TEHRAN- Images of a former traceur and mourning ceremony for General Qassem Soleimani by Iranian photographers won prizes at the 2021 World Press Photo Awards, the organizers announced during an online award ceremony on Friday.
The photo series “Thoughts of Flight” by Fereshteh Eslahi received third prize in the 2021 sports stories category, while Newsha Tavakolian’s single photo “Ceremony to Mourn Qasem Soleimani in Tehran” won third prize in the General News section.
Eslahi’s series depicts Saeid Ramin, a former professional traceur – a practitioner of parkour – who lives in the Iranian town of Gachsaran. He fell in a parkour competition seven years ago, injuring the spinal cord in his neck. His injury when he fell was so severe that he could only blink and doctors said he wouldn’t even be able to sit in a wheelchair. Saeid couldn’t afford extended hospital treatment, but with the help of his family, he improvised rehabilitation equipment in his yard, and despite the doctors’ predictions, was able to regain the mobility of his hands. Saeid regained more of his abilities and is now able to manage a wheelchair. He still likes to do things other people are afraid of.
Eslahi is a graduate of the University of Tehran with a master’s degree in theater art and has been working as a photojournalist with Iranian news agencies since 2014.
Newsha Tavakolian’s single photo shows women mourning during a commemoration service for Lieutenant-General Qassem Soleimani in Tehran on 4 January 2020 just one day after his assassination.
Tavakolian is a self-taught photojournalist and documentary photographer, working with Magnum Photos.
General Soleimani was assassinated along with a number of his comrades at Baghdad airport in a U.S. airstrike. Millions of Iranians attended his funeral ceremonies. The Leader of the Islamic Revolution Ayatollah Seyyed Ali Khamenei called him a living martyr of the revolution before his assassination.
“The First Embrace”, a single photo by Danish photographer Mads Nissen, was named World Press Photo of the Year.
The photo shows 85-year-old Rosa Luzia Lunardi, who is embraced by a nurse, at Viva Bem care home, São Paulo, Brazil.
This was the first hug Rosa had received in five months. In March, care homes across the country had closed their doors to all visitors as a result of the COVID-19 pandemic, preventing millions of Brazilians from visiting their elderly relatives. Carers were ordered to keep physical contact with the vulnerable to an absolute minimum. At Viva Bem, a simple invention, ‘The Hug Curtain’, allowed people to hug each other once again.

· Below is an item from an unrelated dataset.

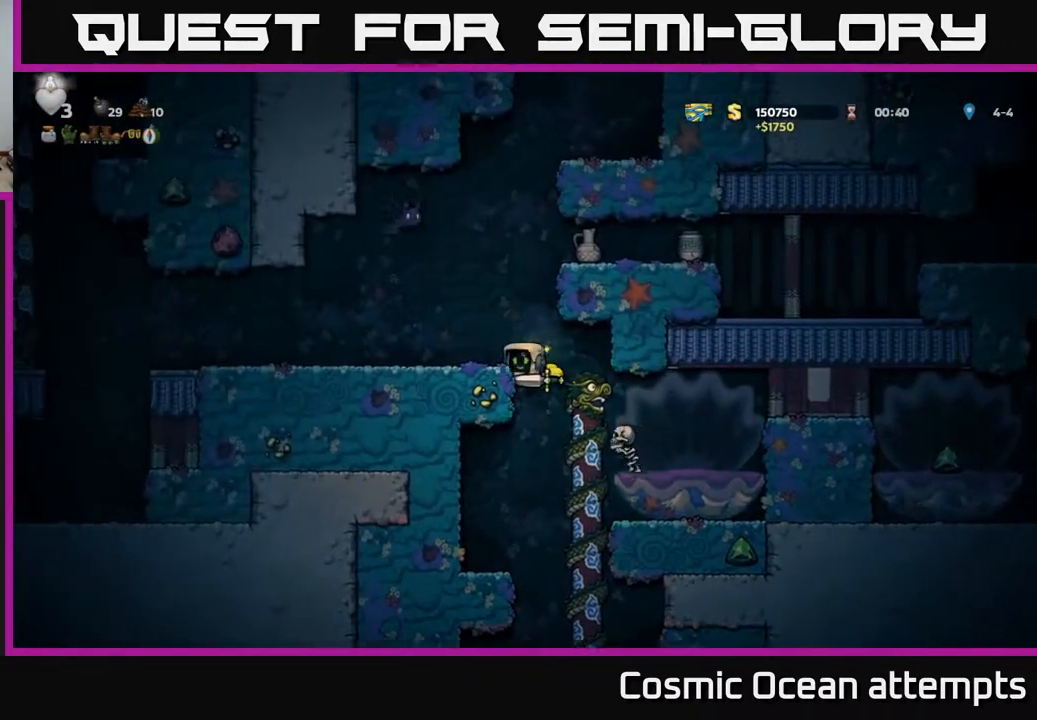
{"buttons": [], "right_stick": "center", "events": [[150, "A", "down"], [250, "A", "up"], [283, "DPAD_LEFT", "up"]]}
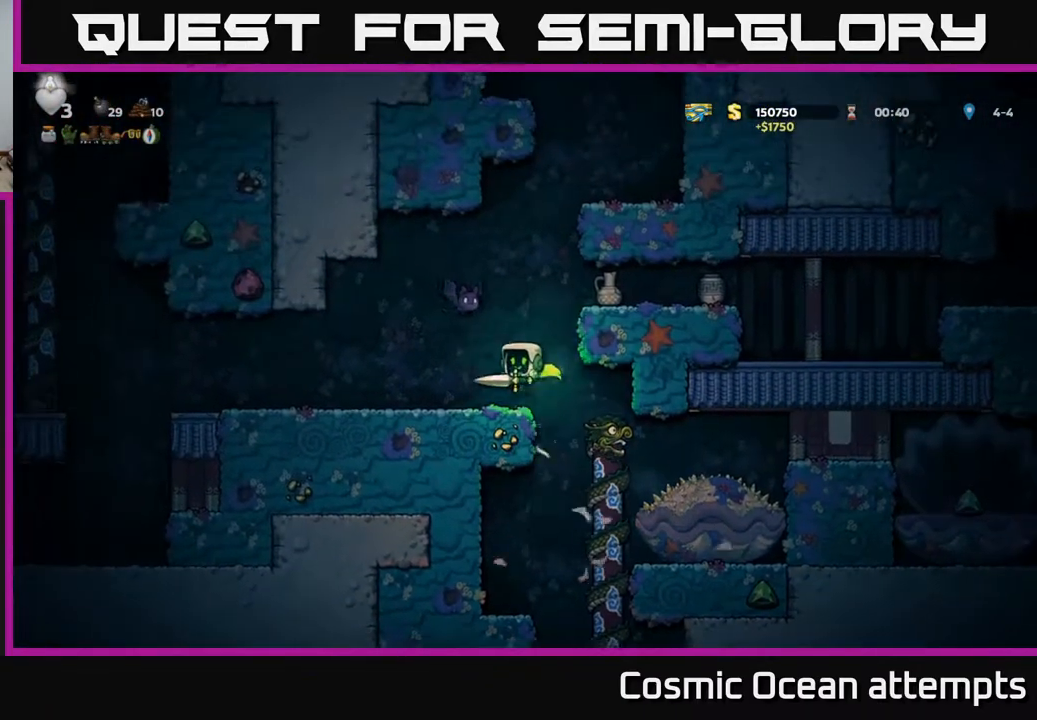
{"buttons": ["DPAD_LEFT"], "right_stick": "center", "events": [[83, "X", "down"], [217, "X", "up"], [450, "DPAD_LEFT", "down"]]}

“Habibi”, photo series by Italian photographer Antonio Faccilongo was the winner of the World Press Photo Story of the Year award.
The photo series tells the story of Palestinian Nael Al-Barghouthi, who was arrested in 1978 after an anti-Israel commando operation. He was released in 2011, married Iman Nafi, but re-arrested in 2014, and sentenced to life imprisonment. He has spent more than 40 years in prison—the longest-serving Palestinian inmate in Israeli jails. Meantime his wife keeps all her husband’s clothes and belongings in place in their home in Kobar, near Ramallah, Palestine.
The winners of the World Press Photo of the Year and the World Press Photo Story of the Year awards receive prizes of €5,000 each.